Herheims „Parsifal“: Ein Bass begleitet von Bildertheater
Stefan Herheims Parsifal – szenisch eine Zeitreise durch die Geschichte des Hauses Wahnfried – ist beim Publikum die beliebteste Aufführung, da sie am nahesten an das große, märchenhafte Welttheater heranreicht, das Wagner sich in Bayreuth vorgestellt hatte.
Eine technische Meisterleitung sind die ständigen Bühnenverwandlungen und Spezialeffekte mit Wind- und Nebelmaschinen, Wasser und Videoprojektionen. Höhepunkt ist ein riesiger Spiegel in dem sich das Publikum selbst sieht.
Der Gralstempel der Parsifal-Uraufführung wird zitiert und die Handlung spielt zwischen Wagners Grab und der Villa Wahnfried. Ein kleiner Junge im Matrosenanzug soll Wieland Wagner darstellen.
Die geschichtlichen Anspielungen reichen von der Kaiserzeit bis in die heutige Bundesrepublik und das Festspielhaus wird als „Gral“ und Weihestätte inszeniert, in dem sich die Welt und der Fluss der Zeit spiegeln. Zusammen mit der Parsifal-Geschichte, die fast etwas zu kurz kommt, wirkt das Geschehen intellektuell überladen und anstrengend (Bühnenbild: Heike Scheele, Kostüme: Gesine Völlm).
Dank der ineinander fließenden Bilder nimmt man die Materialschlacht jedoch als poetischen Fluss wahr. Das Dirigat von Daniele Gatti hatte musikalisch alles, was man sich von einem Bayreuther Parsifal wünscht, doch transzendent wirkte Wagners „Bühnenweihfestspiel“ im Jahr 2011 nicht mehr. Vielleicht, weil Herheim die Musik fast nur als Filmmusik zu seinen Szenen begriff.

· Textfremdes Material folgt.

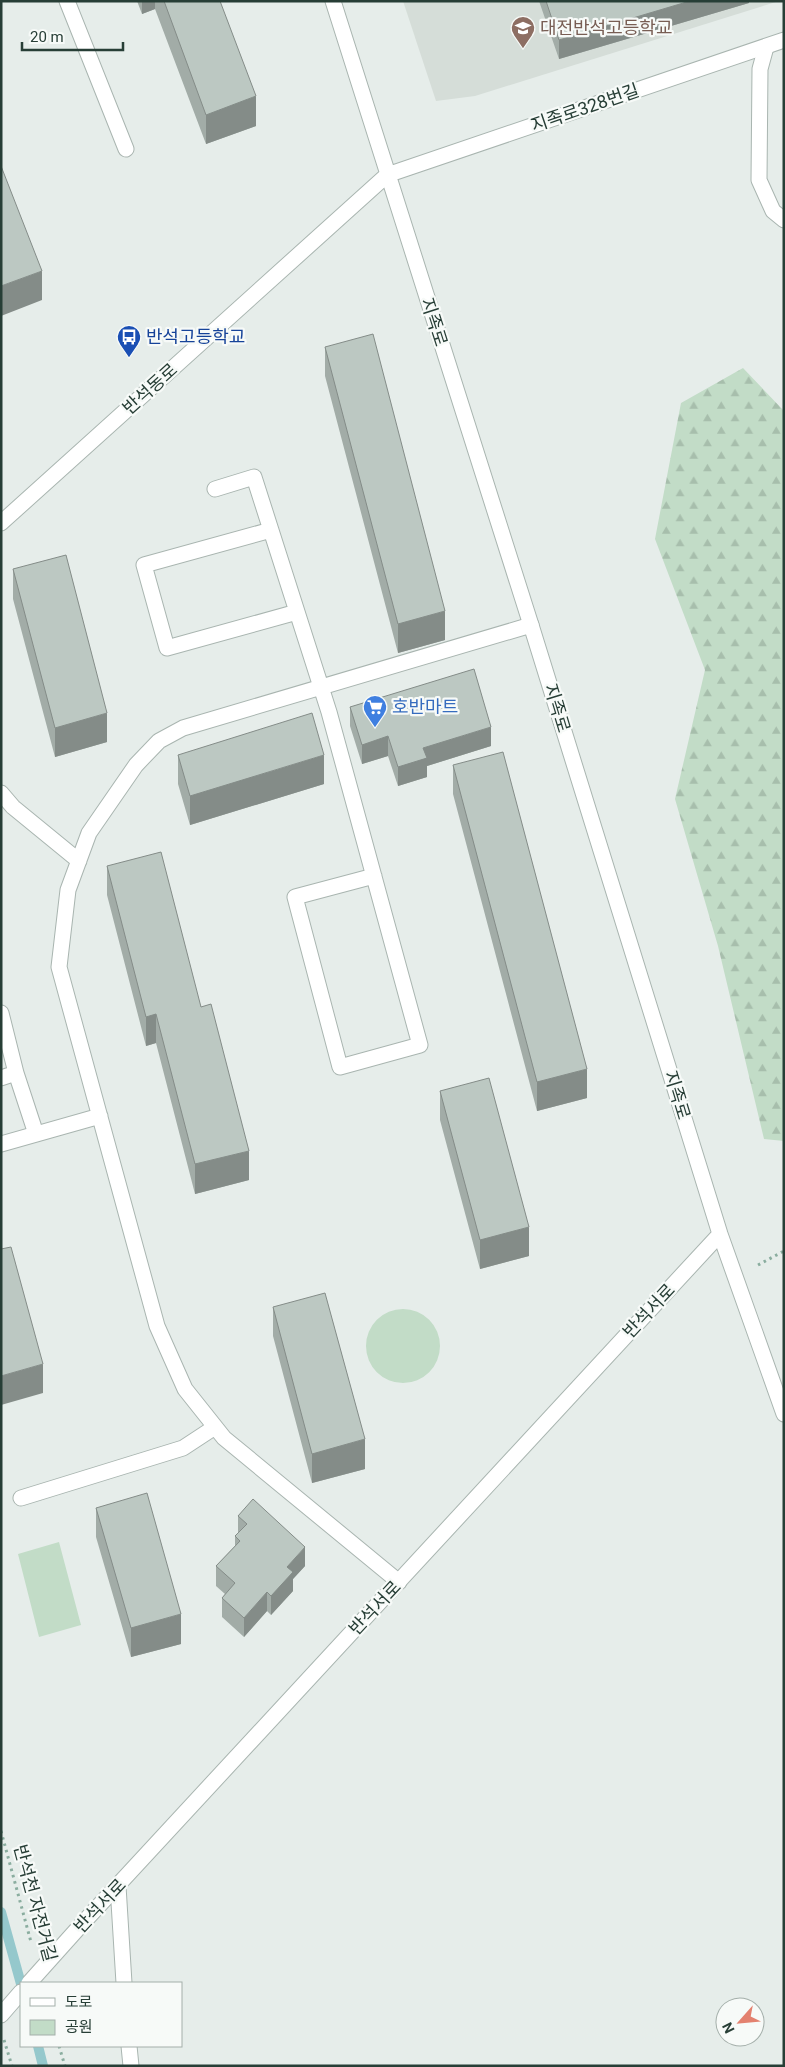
<svg xmlns="http://www.w3.org/2000/svg" width="785" height="2067" viewBox="0 0 785 2067" font-family="Roboto,'Noto Sans KR',sans-serif">
<defs>
<pattern id="forest-firs" width="22" height="20" patternUnits="userSpaceOnUse" patternTransform="scale(1.25)"><rect width="22" height="20" fill="#c2dcc7"/><path d="M5 1l3.5 6h-7zM16 11l3.5 6h-7z" fill="#a7beac"/></pattern>
</defs>
<rect width="100%" height="100%" fill="#e6edea"/>
<path fill="#d5ddd8" d="M 403,1 L 779,1 L 475,96 L 436,101 Z"/>
<path fill="#c2dcc7" d="M366 1346a37 37 0 1 1 74 0a37 37 0 1 1-74 0Z
M 59,1542 L 81,1625 L 39,1637 L 18,1554 Z"/>
<path fill="url(#forest-firs)" d="M 743,368 L 784,411 L 784,1141 L 764,1139 L 718,946 L 675,799 L 705,670 L 655,539 L 681,403 Z"/>
<g fill="none" stroke-linecap="round" stroke-linejoin="round">
<path stroke="#95c8cc" stroke-width="10" d="M 1,1912 L 21,1984
M 38,2046 L 43,2066"/>
<g stroke="#a9b5b0" stroke-width="17">
<path id="service" d="M 67,1 L 126,149
M 766,47 L 760,69 L 759,180 L 773,211 L 784,220
M 215,489 L 254,477 L 329,712 L 420,1045 L 340,1067 L 295,897 L 374,876
M 271,530 L 144,565 L 167,648 L 297,612
M 1,793 L 13,807 L 79,861
M 1,1013 L 16,1073 L 36,1134
M 1,1078 L 16,1073
M 1,1144 L 100,1116
M 21,1498 L 183,1448 L 215,1427
M 399,1582 L 224,1438 L 185,1389 L 157,1326 L 59,967 L 68,890 L 89,833 L 136,765 L 159,741 L 183,728 L 531,625"/>
</g>
<g stroke="#a9b5b0" stroke-width="17">
<path id="minor" d="M 333,1 L 531,625 L 720,1234 L 784,1414
M 1,523 L 387,175 L 784,40
M 118,1886 L 124,1983
M 81,1925 L 720,1234
M 1,2015 L 21,1992
M 129,2046 L 131,2066"/>
</g>
<path stroke="#8aad9f" stroke-width="3" stroke-dasharray="2.5 4" stroke-linecap="butt" d="M 758,1265 L 784,1251
M 1,1831 L 31,1942
M 4,2040 L 12,2066
M 59,2046 L 65,2066"/>
<use href="#service" stroke="#fff" stroke-width="15"/>
<use href="#minor" stroke="#fff" stroke-width="15"/>
<g stroke="#a9b5b0" stroke-width="17" stroke-linecap="butt">
<path id="minor-bridge" d="M 29,1983 L 81,1925"/>
</g>
<use href="#minor-bridge" stroke="#fff" stroke-width="15"/>
</g>
<path fill="#a2aca7" d="M 137,1 L 220,1 L 256,126 L 206,144 L 155,9 L 142,14 Z
M 539,1 L 749,1 L 749,3 L 559,59 Z
M 325,347 L 445,640 L 398,653 L 325,376 Z
M 13,569 L 107,742 L 55,757 L 13,599 Z
M 350,707 L 491,746 L 427,766 L 427,777 L 398,786 L 388,756 L 362,764 L 350,726 Z
M 178,755 L 324,784 L 190,825 L 178,784 Z
M 453,765 L 587,1098 L 537,1111 L 453,794 Z
M 107,866 L 201,1007 L 249,1180 L 195,1194 L 156,1043 L 146,1046 L 107,895 Z
M 440,1091 L 529,1256 L 480,1269 L 440,1120 Z
M 273,1307 L 365,1469 L 312,1483 L 273,1336 Z
M 96,1508 L 181,1644 L 131,1657 L 96,1537 Z
M 238,1516 L 305,1566 L 293,1579 L 293,1591 L 271,1615 L 267,1611 L 244,1637 L 222,1617 L 222,1598 L 225,1594 L 216,1586 L 216,1566 L 235,1546 L 235,1536 L 238,1533 Z"/>
<path fill="#848c88" d="M 142,1 L 155,1 L 155,9 L 142,14 Z
M 690,1 L 749,1 L 749,3 L 559,59 L 559,40 Z
M 256,96 L 256,126 L 206,144 L 206,115 Z
M 42,271 L 42,300 L 1,316 L 1,286 Z
M 445,611 L 445,640 L 398,653 L 398,624 Z
M 107,713 L 107,742 L 55,757 L 55,728 Z
M 491,727 L 491,746 L 427,766 L 427,777 L 398,786 L 398,767 L 423,748 Z
M 388,736 L 388,756 L 362,764 L 362,745 Z
M 324,755 L 324,784 L 190,825 L 190,796 Z
M 156,1014 L 156,1043 L 146,1046 L 146,1017 Z
M 587,1069 L 587,1098 L 537,1111 L 537,1082 Z
M 249,1151 L 249,1180 L 195,1194 L 195,1164 Z
M 529,1227 L 529,1256 L 480,1269 L 480,1240 Z
M 43,1364 L 43,1393 L 1,1405 L 1,1376 Z
M 365,1439 L 365,1469 L 312,1483 L 312,1454 Z
M 305,1547 L 305,1566 L 293,1579 L 293,1591 L 271,1615 L 271,1596 L 287,1567 Z
M 267,1592 L 267,1611 L 244,1637 L 244,1618 Z
M 181,1614 L 181,1644 L 131,1657 L 131,1628 Z"/>
<path fill="#bcc8c2" stroke="#848c88" d="M 164,1 L 220,1 L 256,96 L 206,115 Z
M 546,1 L 690,1 L 559,40 Z
M 1,166 L 42,271 L 1,286 Z
M 373,334 L 445,611 L 398,624 L 325,347 Z
M 66,555 L 107,713 L 55,728 L 13,569 Z
M 474,669 L 491,727 L 423,748 L 427,758 L 398,767 L 388,736 L 362,745 L 350,707 Z
M 312,713 L 324,755 L 190,796 L 178,755 Z
M 503,752 L 587,1069 L 537,1082 L 453,765 Z
M 161,852 L 201,1007 L 211,1004 L 249,1151 L 195,1164 L 156,1014 L 146,1017 L 107,866 Z
M 489,1078 L 529,1227 L 480,1240 L 440,1091 Z
M 11,1247 L 43,1364 L 1,1376 L 1,1249 Z
M 325,1293 L 365,1439 L 312,1454 L 273,1307 Z
M 147,1493 L 181,1614 L 131,1628 L 96,1508 Z
M 253,1499 L 305,1547 L 287,1567 L 293,1572 L 271,1596 L 267,1592 L 244,1618 L 222,1598 L 235,1583 L 216,1566 L 240,1541 L 235,1536 L 247,1524 L 238,1516 Z"/>
<defs>
<g id="school-pin" transform="scale(1.25)"><path d="M0 17L-7.5 6A9.5 9.5 0 1 1 7.5 6Z" fill="#8d6e63" stroke="#f7faf8"/><path d="M0-5L7-2L0 1L-7-2ZM-4 1L0 2.5L4 1V4Q0 6-4 4Z" fill="#fff"/></g>
<g id="bus-pin" transform="scale(1.25)"><path d="M0 17L-7.5 6A9.5 9.5 0 1 1 7.5 6Z" fill="#1a4fb4" stroke="#f7faf8"/><path d="M-5-6H5V4H4V6H2V4H-2V6H-4V4H-5ZM-3.5-4V0h7V-4ZM-3.5 1.2v1.5H-2V1.2ZM2 1.2v1.5H3.5V1.2Z" fill="#fff"/></g>
<g id="supermarket-pin" transform="scale(1.25)"><path d="M0 17L-7.5 6A9.5 9.5 0 1 1 7.5 6Z" fill="#3f7fe0" stroke="#f7faf8"/><path d="M-6-5.5h2.5l.6 2H6L4.5 2H-2.5L-4.4-4H-6ZM-1.5 3.2a1.3 1.3 0 1 0 .1 0ZM3 3.2a1.3 1.3 0 1 0 .1 0Z" fill="#fff"/></g>
</defs>
<g fill-rule="evenodd">
<use href="#school-pin" x="523" y="28"/>
<use href="#bus-pin" x="129" y="337"/>
<use href="#supermarket-pin" x="375" y="707"/>
</g>
<g text-anchor="middle" stroke-width="4.5" stroke-linejoin="round" paint-order="stroke">
<g font-size="18" fill="#785e54" stroke="#f7faf8" text-anchor="start">
<text x="540" y="34">대전반석고등학교</text>
</g>
<g font-size="18" fill="#273e36" stroke="#f7faf8">
<text transform="translate(585 108) rotate(-19)" y="6">지족로328번길</text>
<text transform="translate(434 322) rotate(72)" y="6">지족로</text>
<text transform="translate(150 389) rotate(-42)" y="6">반석동로</text>
<text transform="translate(557 708) rotate(73)" y="6">지족로</text>
<text transform="translate(677 1095) rotate(73)" y="6">지족로</text>
<text transform="translate(649 1311) rotate(-47)" y="6">반석서로</text>
<text transform="translate(375 1608) rotate(-47)" y="6">반석서로</text>
<text transform="translate(35 1903) rotate(75)" y="6">반석천 자전거길</text>
<text transform="translate(100 1906) rotate(-47)" y="6">반석서로</text>
</g>
<g font-size="18" fill="#164399" stroke="#f7faf8" text-anchor="start">
<text x="146" y="343">반석고등학교</text>
</g>
<g font-size="18" fill="#366cbe" stroke="#f7faf8" text-anchor="start">
<text x="392" y="713">호반마트</text>
</g>
</g>
<rect width="785" height="2067" fill="none" stroke="#273e36" stroke-width="5"/>
<rect x="20" y="1982" width="162" height="65" fill="#f7faf8" stroke="#a4afaa"/>
<rect x="30" y="1998" width="25" height="8" fill="#ffffff" stroke="#a4afaa"/>
<text x="65" y="2007" font-size="15" fill="#273e36">도로</text>
<rect x="30" y="2020" width="25" height="15" fill="#c2dcc7" stroke="#a4afaa"/>
<text x="65" y="2032" font-size="15" fill="#273e36">공원</text>
<g transform="translate(740 2022) rotate(243)"><circle r="24" fill="#f7faf8" stroke="#a4afaa"/>
<path d="M0-4L9 19L0 12L-9 19Z" fill="#e3816f"/>
<text y="-8" font-size="14" font-weight="bold" text-anchor="middle" fill="#273e36">N</text>
</g>
<path d="M22 42v8h101v-8" fill="none" stroke="#273e36" stroke-width="2.5"/>
<text x="30" y="42" font-size="15" fill="#273e36" stroke="#f7faf8" stroke-width="4" paint-order="stroke">20 m</text>
</svg>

Gatti gelang es, Atmosphäre und eine perfekte Balance zwischen Orchester und Bühne herzustellen. Er schaffte es, einen wunderbar schmelzenden Klang zu entfalten, doch ohne Süßlichkeit, wohltuend farbenreich und fließend und niemals schwerfällig. Die Höhepunkte wie die Gralsritterchöre baute er langsam und majestätisch auf, er erschlug seine Zuhörer nicht, er erhob sie. Großer, verdienter Jubel für ihn, der am Ende gerührt auf sein unsichtbares Orchester zeigte …
Große Solisten
Musikalisch interessant war auch, dass zum Beispiel Susan Maclean ihrer Kundry unterschiedliche Stimmen gab. Rauh im ersten Aufzug, mit kleinen Ausflügen in den Verismo (die sich auch Klingsor Thomas Jesatko erlaubte), sang sie im zweiten die Verführungsszene schön und elegant; in ihre Verzweiflungsausbrüche nahm sie diesen runden Klang mit leuchtenden Höhen und Tiefen mit.
Detlef Roth (dank der Maskenbildnerei ein Schmerzensmann im altmeisterlichen Sinne) brach das Leidens-Image des verwundeten Gralskönigs Amfortas auf, indem er der Figur mit seinem hoch timbrierten Bariton Jugendlichkeit und leidenschaftliches Leben einhauchte.
Simon O´ Neill als Parsifal, ein vielversprechender junger und strahlender Tenor, fühlte sich im Matrosenanzug sichtlich pudelwohl und spielte die kindliche Seite seiner Rolle voll aus.
Sein Ausbruch der Erkenntnis im zweiten Akt war einer der packendsten Momente des Abends. Als Erlösergestalt im Neubayreuther Stil kam er dann als langhaariger Ritter im dritten Teil hereingeschritten – und überzeugte auch als solcher.
Wie ein Berg überragte den Abend der warm strömende, weiche Bass von Kwangchul Youn. Er füllte die riesige Rolle des alten Gralshüters Gurnemanz vom ersten bis zum letzten Atemzug mit Väterlichkeit, Ritteradel und einer Parsifal-typischen Weihe. Der greise Gurnemanz „erzählt“ das Stück über weite Strecken und Youn wirkte sowohl im Frack mit schwarzen Flügeln als auch in Militäruniform großartig. Es gab gigantischen Beifall für den Koreaner.
Die Bilanz des Parsifal 2011 ist ziemlich ernüchternd: Kein Applausverbot mehr nach dem ersten Akt. Die Chöre gewaltig und korrekt aber nicht mehr mystisch-weihevoll. Am Schluss kein gebanntes Schweigen und nur zehn Minuten Schlussapplaus.
Trotzdem ein Muss für alle, die sich am Parsifal nicht satthören können.